The Cheeky Curator: Pakistani American Asma Naeem Named Director of Baltimore Museum of Art
- The Karachi-born former criminal prosecutor becomes the first person of color to lead the museum in its 109-year-long history.
The Baltimore Museum of Art has named Pakistani American Asma Naeem as its new director. She becomes the first person of color to lead the museum in its 109-year-long history. She replaces Christopher Bedford, who last year departed for the San Francisco Museum of Modern Art.
Pakistan-born Naeem joined the museum in 2018 as its chief curator and has organized several shows there including last year’s Salman Toor survey. She is currently curating “The Culture: Hip Hop and Contemporary Art in the 21st Century,” which will open in April.
“As we move forward, there is an incredible opportunity to bring a greater depth of local and global voices into the dialogues about the history and evolution of art, about museums as community spaces, and about the relationship between internal culture to external experience—and in doing so create meaningful change in the field,” Naeem said in a statement. “I am looking forward to working with the exceptional team here and with our many current and future collaborators.”

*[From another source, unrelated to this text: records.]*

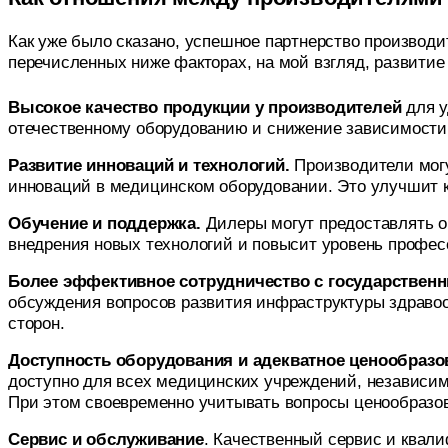
Как уже было сказано, успешное партнерство производи
перечисленных ниже факторах, на мой взгляд, развитие
Высокое качество продукции у производителей
для 
отечественному оборудованию и снижение зависимости 
Развитие инноваций и технологий.
Производители могу
инноваций в медицинском оборудовании. Это улучшит к
Обучение и поддержка.
Дилеры могут предоставлять о
внедрения новых технологий и повысит уровень профес
Более эффективное сотрудничество с государствен
обсуждения вопросов развития инфраструктуры здравоо
сторон.
Доступность оборудования и адекватное ценообразо
доступно для всех медицинских учреждений, независим
При этом своевременно учитывать вопросы ценообразов
Сервис и обслуживание
. Качественный сервис и квал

As a curator, Naeem displayed a sense of humor. In a feature on her last September, The Baltimore Banner wrote: “When Asma Naeem learned that then President Donald Trump’s portrait would be hung in the National Portrait Gallery, she knew she wanted to do something to counter the optics it created. So she placed a portrait of one of Baltimore’s most well-known native sons, the late rapper Tupac Shakur, directly across from it.” Cheeky.

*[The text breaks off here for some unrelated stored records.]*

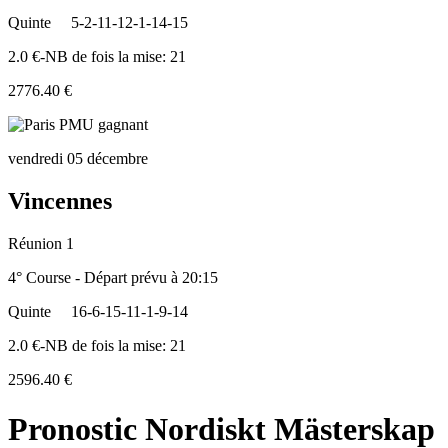
Quinte
5-2-11-12-1-14-15
2.0 €-NB de fois la mise: 21
2776.40 €
vendredi 05 décembre
Vincennes
Réunion 1
4° Course - Départ prévu à 20:15
Quinte
16-6-15-11-1-9-14
2.0 €-NB de fois la mise: 21
2596.40 €
Pronostic Nordiskt Mästerskap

Before the Baltimore Museum, Naeem had been at the National Portrait Gallery in Washington, D.C., and prior to that had been a practicing lawyer, working in the Manhattan District Attorney’s Office as a criminal prosecutor, and at the Office of Bar Counsel in Washington, D.C.
In a March 2, 2022 interview, she told More Art that she “wanted to be a public servant, so she pursued a career in law thinking she could move the needle of progress from within.” However, after a few years of this work, she realized that “the system was too broken to be changed, and the emotional toll was too overwhelming.” Every day working as a lawyer was “pushing against the moral fiber of my being,” she said.
She told the magazine that despite her shift from law to art history, “which had been an early passion, the through line between the occupations is public service.” She continued: “Though I have moved from the criminal justice system into the art and culture sphere, my role is to connect to the public, strengthening the understanding of our differences and how we relate to one another.”